| Selected text |
= = = = = = =
Nader Shukry- Nevine Kamil

07 Jul 2016 6:23 pm

On the evening of 5 July, the eve of the Muslim feast of Eid al-Fitr which marks the end of the Holy month of Ramadan, a conference was held by the politicians and security authorities of Amriya, south of Alexandria, to announce conciliation between the Copts and Muslims of the village of al-Beida.

The village had been the scene of an attack by the village Muslims against the Copts on 17 June. The attack was on suspicion that the Coptic villagers intended to turn a house owned by members of their community, the brothers Naeem and Moussa Aziz, into a village church—the village is home to some 1800 Copt and includes no church. Two Copts were injured, a number of Coptic homes plundered and damaged, and two Coptic families were forced out of their homes under the pretext of security.
A number of MPs mediated with Parliament Speaker Ali Abdel-Al and Interior Minister Magdy Abdel-Ghaffar a return of the evicted Copts to their homes, upon which the local security officials forced the Copts to stay home and banned them from leaving their houses. Moreover, Amriya police charged the Copts with rioting, and ordered their arrest.
= = = = = = =
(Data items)
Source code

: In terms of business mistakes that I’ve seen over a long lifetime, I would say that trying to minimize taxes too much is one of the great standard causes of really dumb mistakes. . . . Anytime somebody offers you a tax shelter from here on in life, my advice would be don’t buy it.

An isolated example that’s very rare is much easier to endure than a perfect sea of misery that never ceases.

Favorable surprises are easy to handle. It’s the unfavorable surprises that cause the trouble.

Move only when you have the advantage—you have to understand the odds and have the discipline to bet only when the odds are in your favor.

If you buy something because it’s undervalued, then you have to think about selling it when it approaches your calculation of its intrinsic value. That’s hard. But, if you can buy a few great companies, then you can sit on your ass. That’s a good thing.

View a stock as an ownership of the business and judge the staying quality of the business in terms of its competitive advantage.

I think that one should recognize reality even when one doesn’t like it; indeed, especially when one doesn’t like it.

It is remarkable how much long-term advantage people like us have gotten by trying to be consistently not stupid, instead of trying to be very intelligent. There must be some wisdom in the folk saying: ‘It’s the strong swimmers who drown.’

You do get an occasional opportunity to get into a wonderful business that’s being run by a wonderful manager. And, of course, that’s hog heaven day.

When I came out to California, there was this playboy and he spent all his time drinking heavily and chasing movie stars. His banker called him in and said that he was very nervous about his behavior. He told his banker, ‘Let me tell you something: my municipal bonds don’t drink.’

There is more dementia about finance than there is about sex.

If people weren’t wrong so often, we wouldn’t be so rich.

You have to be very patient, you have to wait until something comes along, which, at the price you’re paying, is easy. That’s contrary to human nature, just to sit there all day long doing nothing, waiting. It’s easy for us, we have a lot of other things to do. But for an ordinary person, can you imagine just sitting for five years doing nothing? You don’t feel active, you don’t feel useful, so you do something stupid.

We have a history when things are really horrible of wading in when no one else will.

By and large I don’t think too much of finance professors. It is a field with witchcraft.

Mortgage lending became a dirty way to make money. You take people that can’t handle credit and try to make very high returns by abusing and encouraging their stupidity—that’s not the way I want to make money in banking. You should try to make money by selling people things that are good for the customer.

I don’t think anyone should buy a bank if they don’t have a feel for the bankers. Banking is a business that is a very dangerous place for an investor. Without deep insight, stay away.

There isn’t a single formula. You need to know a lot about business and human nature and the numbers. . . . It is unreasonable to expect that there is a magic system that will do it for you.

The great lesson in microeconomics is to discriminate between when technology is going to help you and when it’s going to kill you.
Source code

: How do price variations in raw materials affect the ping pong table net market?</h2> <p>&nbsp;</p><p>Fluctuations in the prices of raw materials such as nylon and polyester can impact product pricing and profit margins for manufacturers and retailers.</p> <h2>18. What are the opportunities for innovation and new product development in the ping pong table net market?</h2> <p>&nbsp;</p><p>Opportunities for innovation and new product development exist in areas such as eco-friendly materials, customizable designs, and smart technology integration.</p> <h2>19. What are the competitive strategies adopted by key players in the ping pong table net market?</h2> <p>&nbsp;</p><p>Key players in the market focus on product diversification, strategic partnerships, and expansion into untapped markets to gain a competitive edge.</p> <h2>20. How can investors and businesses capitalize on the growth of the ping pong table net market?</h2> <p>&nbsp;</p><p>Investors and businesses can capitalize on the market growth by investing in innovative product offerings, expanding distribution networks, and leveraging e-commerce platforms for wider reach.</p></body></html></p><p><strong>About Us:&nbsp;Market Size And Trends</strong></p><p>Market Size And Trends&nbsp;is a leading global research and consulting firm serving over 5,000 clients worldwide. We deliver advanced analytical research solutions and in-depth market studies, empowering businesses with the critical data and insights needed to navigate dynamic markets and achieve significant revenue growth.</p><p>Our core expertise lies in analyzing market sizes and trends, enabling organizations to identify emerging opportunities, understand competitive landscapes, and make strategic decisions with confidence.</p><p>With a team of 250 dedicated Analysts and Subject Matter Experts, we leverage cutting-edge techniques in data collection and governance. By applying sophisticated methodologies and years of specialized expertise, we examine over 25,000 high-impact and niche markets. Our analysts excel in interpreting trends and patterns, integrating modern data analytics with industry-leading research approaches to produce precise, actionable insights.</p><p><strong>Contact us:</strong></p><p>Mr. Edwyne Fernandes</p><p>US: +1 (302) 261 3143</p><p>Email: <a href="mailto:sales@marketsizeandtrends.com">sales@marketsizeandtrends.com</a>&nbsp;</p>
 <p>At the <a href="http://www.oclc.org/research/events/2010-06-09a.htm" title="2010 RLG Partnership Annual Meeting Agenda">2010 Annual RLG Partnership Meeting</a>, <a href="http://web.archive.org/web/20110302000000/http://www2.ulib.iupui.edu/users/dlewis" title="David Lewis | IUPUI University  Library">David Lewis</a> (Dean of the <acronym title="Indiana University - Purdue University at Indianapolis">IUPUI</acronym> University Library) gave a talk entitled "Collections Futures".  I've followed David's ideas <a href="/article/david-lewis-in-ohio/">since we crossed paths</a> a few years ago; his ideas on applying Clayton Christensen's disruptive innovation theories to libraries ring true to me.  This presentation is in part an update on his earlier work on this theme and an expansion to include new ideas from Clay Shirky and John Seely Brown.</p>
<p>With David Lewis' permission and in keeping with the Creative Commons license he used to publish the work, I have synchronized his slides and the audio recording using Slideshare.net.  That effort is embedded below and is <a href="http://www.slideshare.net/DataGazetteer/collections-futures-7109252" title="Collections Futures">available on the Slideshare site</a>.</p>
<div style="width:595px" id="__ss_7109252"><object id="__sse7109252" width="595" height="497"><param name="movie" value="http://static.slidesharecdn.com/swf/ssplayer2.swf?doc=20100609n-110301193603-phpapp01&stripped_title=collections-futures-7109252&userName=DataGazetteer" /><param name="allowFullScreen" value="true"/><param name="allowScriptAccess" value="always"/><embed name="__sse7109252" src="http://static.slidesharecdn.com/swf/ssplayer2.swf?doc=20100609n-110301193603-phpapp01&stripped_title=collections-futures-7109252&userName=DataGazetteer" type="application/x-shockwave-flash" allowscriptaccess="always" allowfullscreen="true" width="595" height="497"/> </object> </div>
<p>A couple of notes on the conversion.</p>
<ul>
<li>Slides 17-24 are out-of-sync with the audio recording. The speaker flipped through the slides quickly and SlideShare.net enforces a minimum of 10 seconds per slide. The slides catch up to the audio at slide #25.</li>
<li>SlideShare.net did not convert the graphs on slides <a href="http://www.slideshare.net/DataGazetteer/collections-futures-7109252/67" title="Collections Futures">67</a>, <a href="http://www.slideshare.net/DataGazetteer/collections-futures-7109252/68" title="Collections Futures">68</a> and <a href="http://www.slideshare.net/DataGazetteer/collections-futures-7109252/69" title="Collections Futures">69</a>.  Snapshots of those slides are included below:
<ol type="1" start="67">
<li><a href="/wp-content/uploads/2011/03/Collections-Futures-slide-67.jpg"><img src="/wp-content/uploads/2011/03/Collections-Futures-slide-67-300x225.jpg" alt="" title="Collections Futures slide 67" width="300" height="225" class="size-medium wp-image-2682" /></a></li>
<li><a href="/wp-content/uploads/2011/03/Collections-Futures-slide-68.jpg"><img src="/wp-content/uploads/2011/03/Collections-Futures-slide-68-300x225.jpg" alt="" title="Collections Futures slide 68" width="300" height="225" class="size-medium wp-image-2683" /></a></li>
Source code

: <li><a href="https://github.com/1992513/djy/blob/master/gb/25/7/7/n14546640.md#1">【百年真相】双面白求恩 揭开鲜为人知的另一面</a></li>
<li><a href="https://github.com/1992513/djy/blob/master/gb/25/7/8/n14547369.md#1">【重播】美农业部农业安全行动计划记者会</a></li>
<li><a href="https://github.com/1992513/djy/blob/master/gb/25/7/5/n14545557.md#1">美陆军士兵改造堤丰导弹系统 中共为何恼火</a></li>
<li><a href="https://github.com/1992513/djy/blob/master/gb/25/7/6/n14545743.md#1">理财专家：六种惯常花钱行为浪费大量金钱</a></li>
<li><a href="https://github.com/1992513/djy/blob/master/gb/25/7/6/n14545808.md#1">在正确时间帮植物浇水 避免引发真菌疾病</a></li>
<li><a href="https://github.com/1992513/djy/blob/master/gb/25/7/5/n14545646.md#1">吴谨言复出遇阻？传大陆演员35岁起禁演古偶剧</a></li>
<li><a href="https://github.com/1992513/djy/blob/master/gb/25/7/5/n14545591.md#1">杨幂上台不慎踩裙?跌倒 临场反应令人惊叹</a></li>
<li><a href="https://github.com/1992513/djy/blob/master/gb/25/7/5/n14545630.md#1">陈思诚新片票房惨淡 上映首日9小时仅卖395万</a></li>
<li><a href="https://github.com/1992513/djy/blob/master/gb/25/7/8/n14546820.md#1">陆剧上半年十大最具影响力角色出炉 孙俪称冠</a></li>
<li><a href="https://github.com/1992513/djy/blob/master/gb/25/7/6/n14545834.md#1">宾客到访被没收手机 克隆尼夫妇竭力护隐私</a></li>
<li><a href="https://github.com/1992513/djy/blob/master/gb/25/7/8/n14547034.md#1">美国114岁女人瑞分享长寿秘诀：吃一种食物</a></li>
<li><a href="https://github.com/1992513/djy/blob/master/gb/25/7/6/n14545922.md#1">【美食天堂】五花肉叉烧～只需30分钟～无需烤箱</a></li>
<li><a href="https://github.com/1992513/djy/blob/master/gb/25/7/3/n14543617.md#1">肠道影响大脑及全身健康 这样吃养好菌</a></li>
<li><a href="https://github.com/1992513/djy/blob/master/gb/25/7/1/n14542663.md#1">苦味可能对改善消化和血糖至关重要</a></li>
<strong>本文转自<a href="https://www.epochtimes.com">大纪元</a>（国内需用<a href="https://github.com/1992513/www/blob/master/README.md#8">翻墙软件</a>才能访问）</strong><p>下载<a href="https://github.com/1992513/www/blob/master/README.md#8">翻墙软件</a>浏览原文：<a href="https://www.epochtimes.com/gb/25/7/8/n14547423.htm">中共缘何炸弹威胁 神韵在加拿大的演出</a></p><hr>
= = = = = = =
| Work task A |
Answer these questions using the news excerpt about al-Beida.
(i) On what evening was the conciliation conference held?
(ii) About how many Copts live in the village?
(iii) What did the Amriya police charge the Copts with?
| Work task B |
From the entries, copy out the lines starting at the one containing "You do get an" and ending after the one containing "By and large".

| Problem solution A |
(i) The evening of 5 July
(ii) About 1800
(iii) Rioting

| Problem solution B |
You do get an occasional opportunity to get into a wonderful business that’s being run by a wonderful manager. And, of course, that’s hog heaven day.

When I came out to California, there was this playboy and he spent all his time drinking heavily and chasing movie stars. His banker called him in and said that he was very nervous about his behavior. He told his banker, ‘Let me tell you something: my municipal bonds don’t drink.’

There is more dementia about finance than there is about sex.

If people weren’t wrong so often, we wouldn’t be so rich.

You have to be very patient, you have to wait until something comes along, which, at the price you’re paying, is easy. That’s contrary to human nature, just to sit there all day long doing nothing, waiting. It’s easy for us, we have a lot of other things to do. But for an ordinary person, can you imagine just sitting for five years doing nothing? You don’t feel active, you don’t feel useful, so you do something stupid.

We have a history when things are really horrible of wading in when no one else will.

By and large I don’t think too much of finance professors. It is a field with witchcraft.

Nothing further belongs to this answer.